_WORK INSTRUCTION_: What is needed is an exact copy of the entries, with the pictures excluded.

_DATA EXCERPTS_:
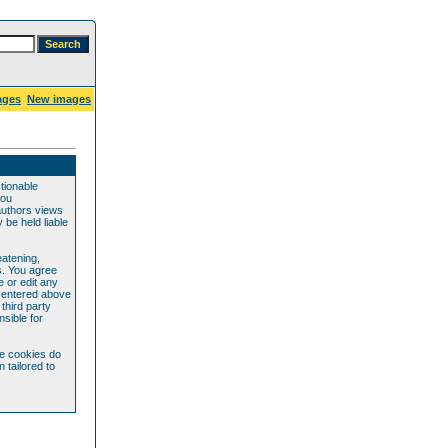
ages
New images
ctionable
you
authors views
be held liable
eatening,
s. You agree
e or edit any
e entered above
 third party
sible for
se cookies do
 tailored to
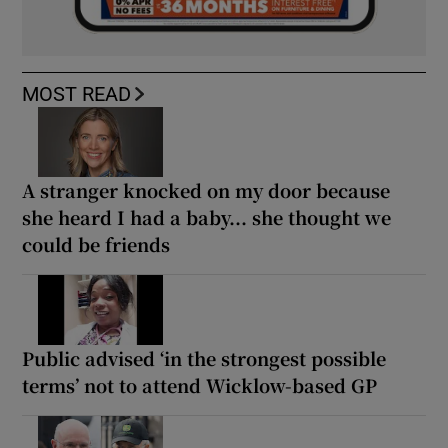
MOST READ
A stranger knocked on my door because
she heard I had a baby... she thought we
could be friends
Public advised ‘in the strongest possible
terms’ not to attend Wicklow-based GP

_EXERCISE RESPONSE_:
ages
New images
ctionable
you
authors views
be held liable
eatening,
s. You agree
e or edit any
e entered above
 third party
sible for
se cookies do
 tailored to
MOST READ
A stranger knocked on my door because
she heard I had a baby... she thought we
could be friends
Public advised ‘in the strongest possible
terms’ not to attend Wicklow-based GP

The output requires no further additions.